Efficient Cholesky factorization

12.3. Efficient Cholesky factorization#

The Cholesky factorization of a symmetric, positive definite matrix \(A\) is

\[ A = L L^T, \]

where \(L\) is a lower triangular matrix. After computing the factorization, the solution of a linear system \(A x = b\) can be found by forward/backward substitution.

Very similar is the LDL factorization

\[ A = L D L^T \]

where \(D\) is a diagonal matrix, and \(L\) is a lower, normalized (i.e. \(L_{ii}=1\)) matrix. The advantage is to avoid computing square roots, and it (may) also work for non positive definite matrices.

A simple algorithm for computing the LDL-factorization is

void CalcLDL (MatrixView<T,ORD> A)
{
  size_t n = A.rows();
  for (size_t i = 0; i < n-1; i++) {
     T inv_dii = 1.0 / A(i,i);
     for (size_t j = i+1; j < n; j++) {
       T hji = A(j,i)
       A(j,i) = hji*inv_dii:
       for (size_t k = i+1; k <= j; k++)
         A(j,k) -= hji * A(k,i)
  }
}

If we want to optimize that algorithm, we have to redo the optimization of micro-kernels, and the cache optimization.
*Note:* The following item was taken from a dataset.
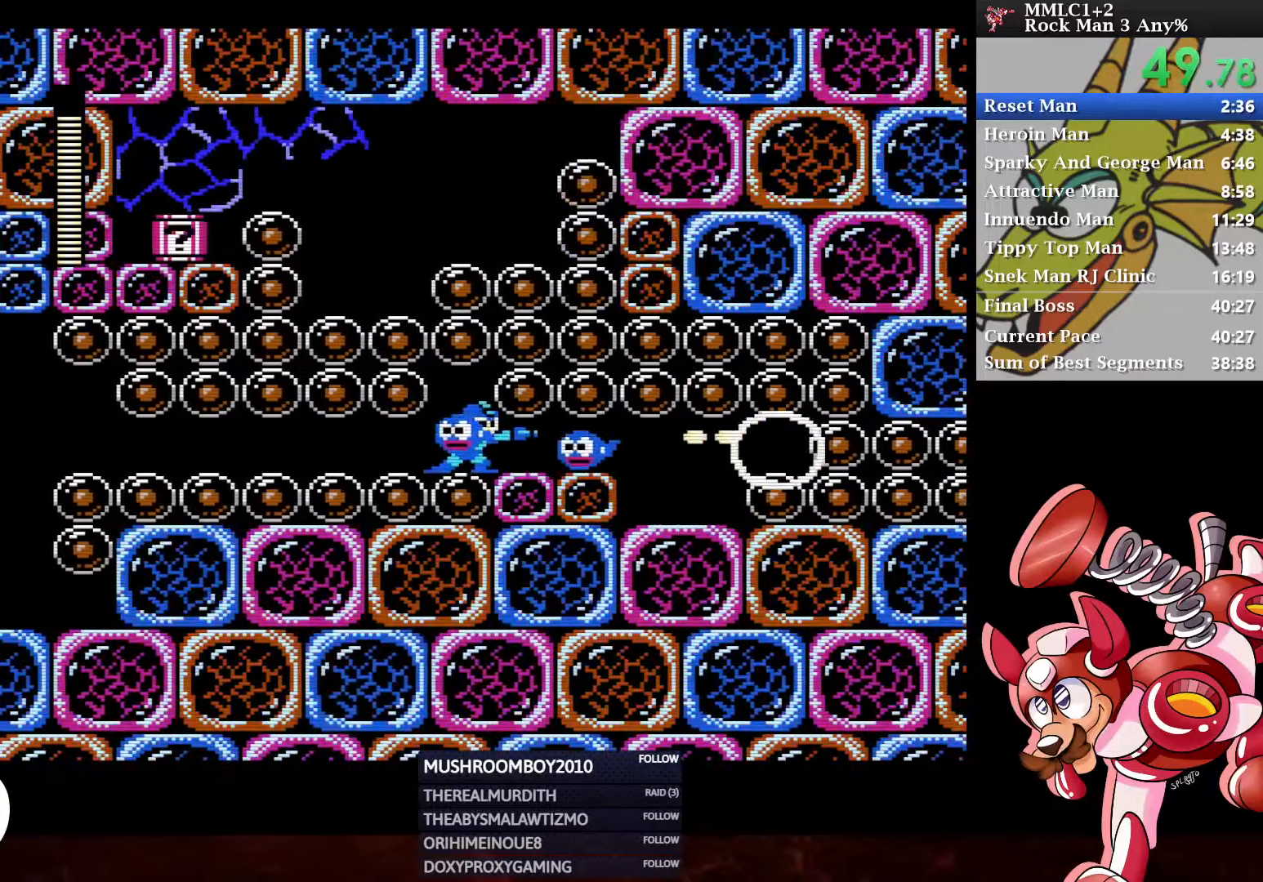
{"buttons": ["Y"], "left_stick": "center", "right_stick": "center", "events": [[283, "A", "up"], [333, "DPAD_DOWN", "up"], [333, "Y", "down"], [383, "DPAD_RIGHT", "up"]]}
12.3.1. A recursive computation of the Cholesky factorization#

The Cholesky-factorization of a \(1 \times 1\) matrix is just taking the square-root of \(a_{11}\). For matrix sizes \(n \geq 2\) we split the matrix into \(2 \times 2\) block matrices:

\[\begin{eqnarray*} \left( \begin{array}{cc} A_{11} & * \\ A_{21} & A_{22} \end{array} \right) & = & \left( \begin{array}{cc} L_{11} & 0 \\ L_{21} & L_{22} \end{array} \right) \left( \begin{array}{cc} L_{11}^T & L_{21}^T \\ 0 & L_{22}^T \end{array} \right) \\ & = & \left( \begin{array}{cc} L_{11} L_{11}^T & * \\ L_{21} L_{11}^T & L_{21} L_{21}^T + S \end{array} \right) \end{eqnarray*}\]
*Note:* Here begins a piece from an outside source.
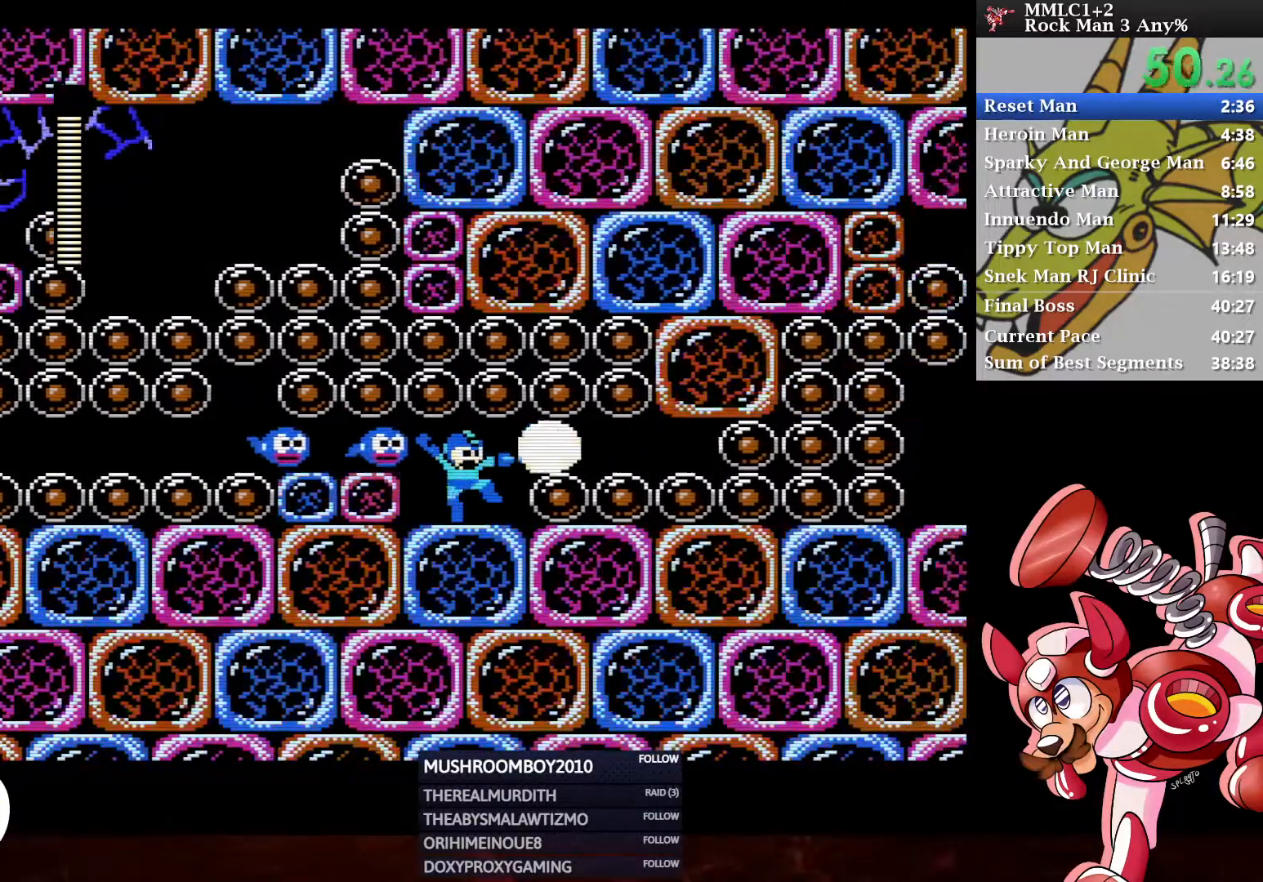
{"buttons": ["Y", "DPAD_RIGHT"], "left_stick": "center", "right_stick": "center", "events": [[133, "DPAD_RIGHT", "down"]]}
with \(S = L_{22} L_{22}^T\). Here, \(*\) means defined by symmetry.

The block-Cholesky factorization can be computed by 4 steps:

  1. Compute Cholesky factoriaztion for \(A_{11} = L_{11} L_{11}^T\)

  2. Compute \(L_{21}\) by solving a triangular system \(L_{21} L_{11}^T = A_{21}\)

  3. Compute \(S = A_{22} - L_{21} L_{21}^T\)

  4. Compute Cholesky factorization of \(S = L_{22} L_{22}^T\).

Step 1 and step 4 are Cholesky factorizations of matrices of size \(n/2\). Step 3 is a matrix-matrix product, which we can compute with optimal performance.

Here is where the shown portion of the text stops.